Nie umiałam o nim inaczej już myśleć. Jak o kimś wyrachowanym. Kimś, kto tylko żąda, targuje się i nie wychodzi stratny na żadnej transakcji, której jest uczestnikiem. Głowę miał opartą na dłoni i jego wzrok zaczął biegać po siedzących przy stole. Raczej niespecjalnie wsłuchiwał się w to, co nasze przyzwoitki miały do powiedzenia.

Jako pierwsza odwróciłam wzrok i spojrzałam na Dianne. Earl Roslyn prowadził konkurencyjną rozmowę, jednak nawet nie chciałam się orientować, jak bardzo zakrawała ona na temat łowów.

Nigdy wcześniej, ani tym bardziej później, nie byłam aż w takim potrzasku. Każde towarzystwo zdawało się niemiłe, wszystko szło źle, a ja nie byłam w stanie tego kontrolować. Nie mogłam tak po prostu wstać od stołu i wyjść, chociaż nagrzane powietrze wpadające do środka usilnie mnie do tego namawiało.

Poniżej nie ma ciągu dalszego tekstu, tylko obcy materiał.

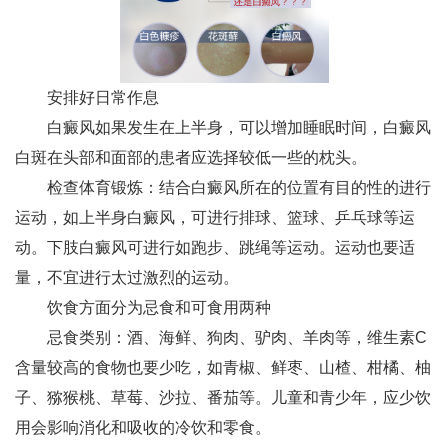
安排好日常作息
白癜风如果发生在上半身，可以增加睡眠时间，白癜风
白斑在头部和面部的患者应选择较低一些的枕头。
检查体育锻炼：结合白癜风所在的位置有目的性的进行
运动，如上半身白癜风，可进行排球、篮球、乒乓球等运
动。下肢白癜风可进行如跑步、跳绳等运动。运动也要适
量，不宜进行太过激烈的运动。
饮食方面分为忌食和可食用两种
忌食类别：酒、海鲜、狗肉、驴肉、羊肉等，维生素C
含量较高的食物也要少吃，如青椒、鲜枣、山楂、柑橘、柚
子、猕猴桃、草莓、沙拉、番茄等。儿童和青少年，应少饮
用会影响消化和吸收的冷饮和零食。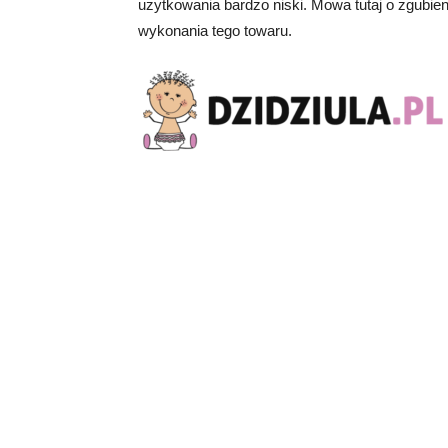
użytkowania bardzo niski. Mowa tutaj o zgubien
wykonania tego towaru.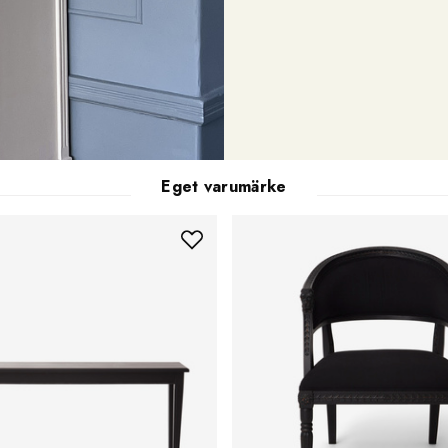
Eget varumärke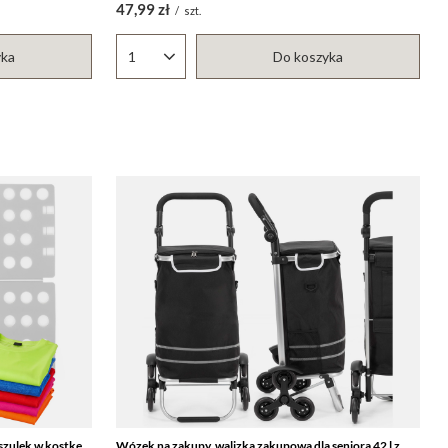
47,99 zł
/
szt.
yka
Do koszyka
Ilość produktów
szulek w kostkę,
Wózek na zakupy, walizka zakupowa dla seniora 42 l z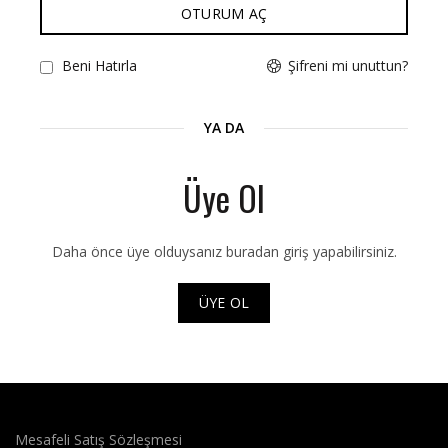
OTURUM AÇ
Şifreni mi unuttun?
Beni Hatırla
YA DA
Üye Ol
Daha önce üye olduysanız buradan giriş yapabilirsiniz.
ÜYE OL
Mesafeli Satış Sözleşmesi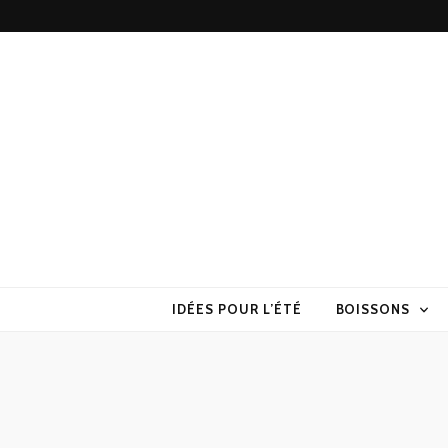
Torchons & S
la cuisine sans prise de tête
IDÉES POUR L’ÉTÉ
BOISSONS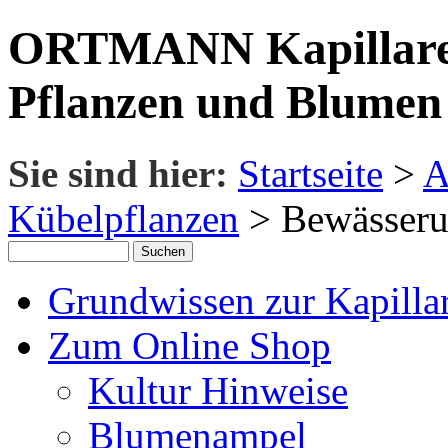
ORTMANN Kapillare 
Pflanzen und Blumen
Sie sind hier:
Startseite
>
A
Kübelpflanzen
> Bewässeru
Grundwissen zur Kapillar
Zum Online Shop
Kultur Hinweise
Blumenampel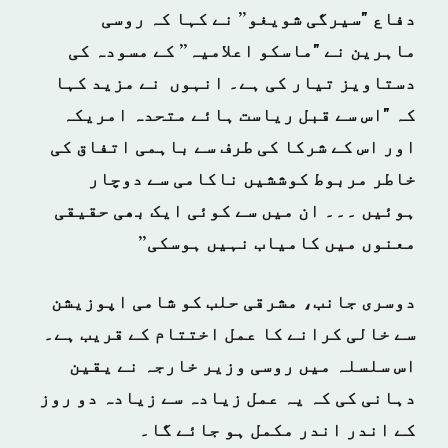
دفاع "سیرگی شویغو” نے کہا کہ روسی
ماہرین نے "ماسکو اعلامیہ” کے مسودہ کی
دستاویز تیار کی ہے۔ انہوں نے مزید کہا
کہ "اس سے قبل ریاست ہائے متحدہ امریکہ
اور اس کے شرکا کی طرف سے باہمی اتفاق کی
خاطر مربوط کوششیں ناکامی سے دوچار
ہوئیں ۔۔۔ ان میں سے کوئی ایک بھی حقیقی
معنوں میں کامیاب نہیں ہوسکی”
دوسری جانب، مشرقی حلب کو شامی اپوزیشن
سے خالی کرانے کا عمل اختتام کے قریب ہے۔
اس سلسلہ میں روسی وزیر خارجہ نے یقین
دہانی کی کہ یہ عمل زیادہ سے زیادہ دو روز
کے اندر اندر مکمل ہو جائے گا۔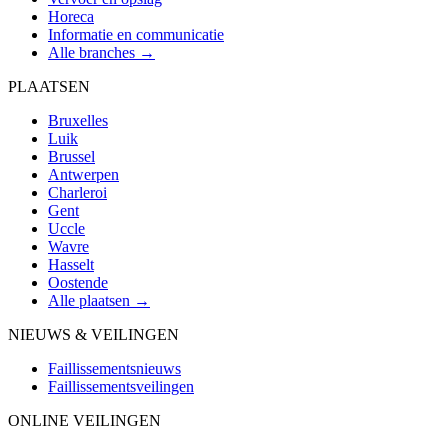
Horeca
Informatie en communicatie
Alle branches →
PLAATSEN
Bruxelles
Luik
Brussel
Antwerpen
Charleroi
Gent
Uccle
Wavre
Hasselt
Oostende
Alle plaatsen →
NIEUWS & VEILINGEN
Faillissementsnieuws
Faillissementsveilingen
ONLINE VEILINGEN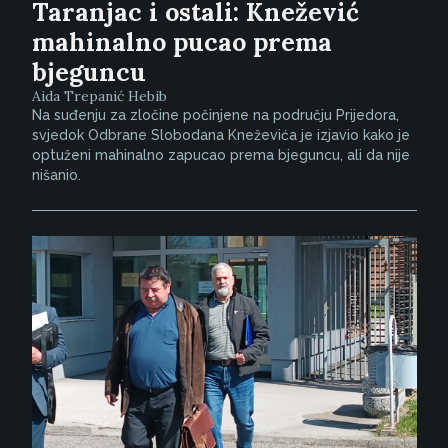
Taranjac i ostali: Knežević
mahinalno pucao prema
bjeguncu
Aida Trepanić Hebib
Na suđenju za zločine počinjene na području Prijedora,
svjedok Odbrane Slobodana Kneževića je izjavio kako je
optuženi mahinalno zapucao prema bjeguncu, ali da nije
nišanio.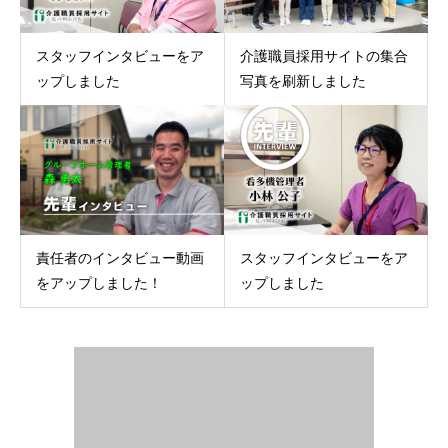
スタッフインタビューをア
介護職員採用サイトの集合
ップしました
写真を刷新しました
責任者のインタビュー動画
スタッフインタビューをア
をアップしました！
ップしました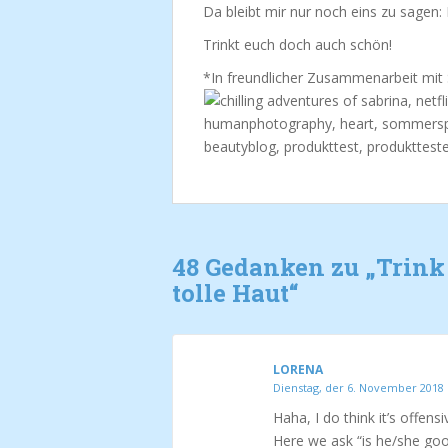
Da bleibt mir nur noch eins zu sagen: 
Trinkt euch doch auch schön!
*In freundlicher Zusammenarbeit mit
48 Gedanken zu „
Trink
tolle Haut
“
LORENA
Dienstag, der 6. November 2018
Haha, I do think it’s offensi
Here we ask “is he/she goo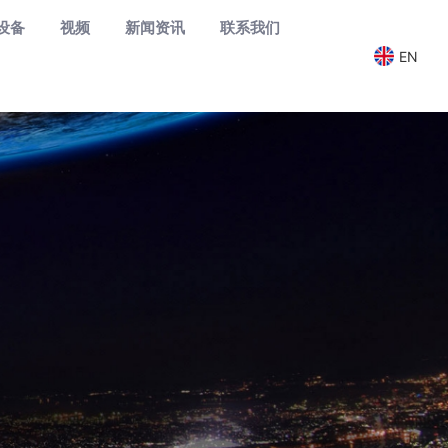
设备
视频
新闻资讯
联系我们
EN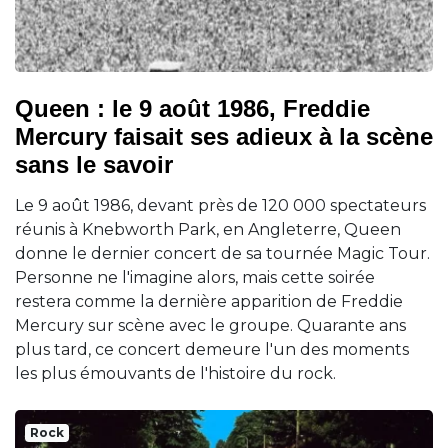
Queen : le 9 août 1986, Freddie
Mercury faisait ses adieux à la scène
sans le savoir
Le 9 août 1986, devant près de 120 000 spectateurs
réunis à Knebworth Park, en Angleterre, Queen
donne le dernier concert de sa tournée Magic Tour.
Personne ne l'imagine alors, mais cette soirée
restera comme la dernière apparition de Freddie
Mercury sur scène avec le groupe. Quarante ans
plus tard, ce concert demeure l'un des moments
les plus émouvants de l'histoire du rock.
Rock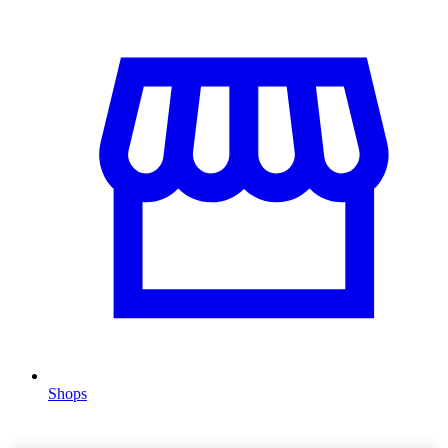
Shops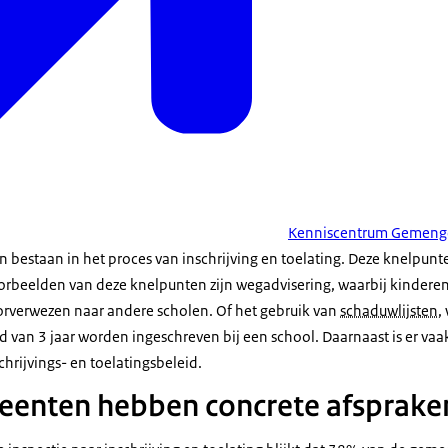
Kenniscentrum Gemeng
n bestaan in het proces van inschrijving en toelating. Deze knelpunt
orbeelden van deze knelpunten zijn wegadvisering, waarbij kinderen 
verwezen naar andere scholen. Of het gebruik van
schaduwlijsten
,
ijd van 3 jaar worden ingeschreven bij een school. Daarnaast is er va
hrijvings- en toelatingsbeleid.
eenten hebben concrete afsprake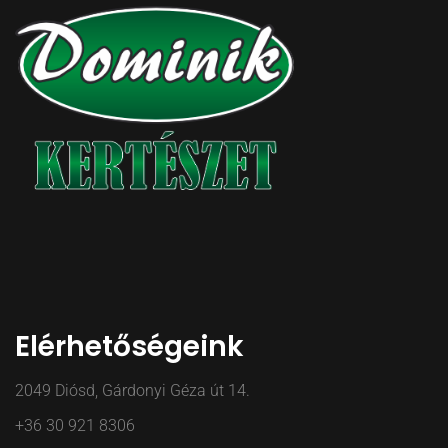
Elérhetőségeink
2049 Diósd, Gárdonyi Géza út 14.
+36 30 921 8306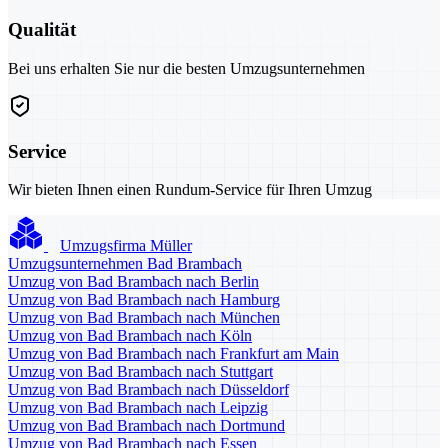
Qualität
Bei uns erhalten Sie nur die besten Umzugsunternehmen
Service
Wir bieten Ihnen einen Rundum-Service für Ihren Umzug
Umzugsfirma Müller
Umzugsunternehmen Bad Brambach
Umzug von Bad Brambach nach Berlin
Umzug von Bad Brambach nach Hamburg
Umzug von Bad Brambach nach München
Umzug von Bad Brambach nach Köln
Umzug von Bad Brambach nach Frankfurt am Main
Umzug von Bad Brambach nach Stuttgart
Umzug von Bad Brambach nach Düsseldorf
Umzug von Bad Brambach nach Leipzig
Umzug von Bad Brambach nach Dortmund
Umzug von Bad Brambach nach Essen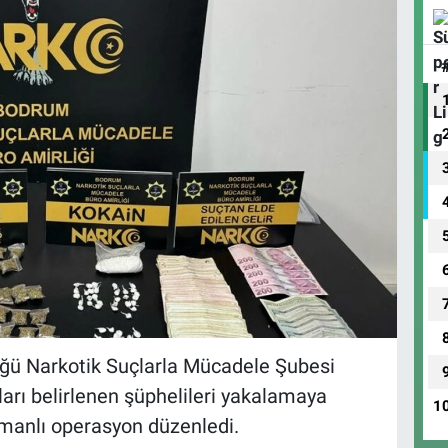
ğü Narkotik Suçlarla Mücadele Şubesi
kları belirlenen şüphelileri yakalamaya
1
amanlı operasyon düzenledi.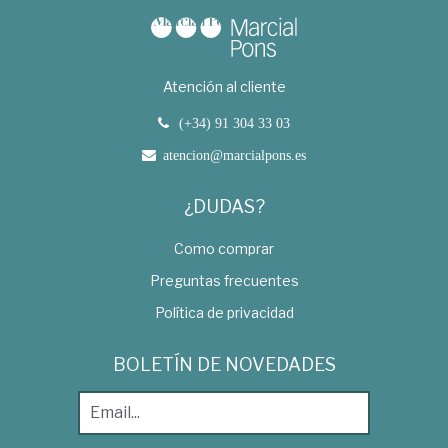
Atención al cliente
(+34) 91 304 33 03
atencion@marcialpons.es
¿DUDAS?
Como comprar
Preguntas frecuentes
Política de privacidad
BOLETÍN DE NOVEDADES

A więc dalej wsłuchiwałam się w prowadzoną przez Ciotkę rozmowę.

– Dianne co powiesz na irysy?

Dziewczyna tylko apatycznie wypowiedziała słowa zgody. Próbowałam poczuć, a jeżeli ona nie istniała to wytworzyć jakąś więź pomiędzy nami. Obie byłyśmy pannami, które zdawało się, że wylądują przed ołtarzem ze wszystkich niewłaściwych powodów.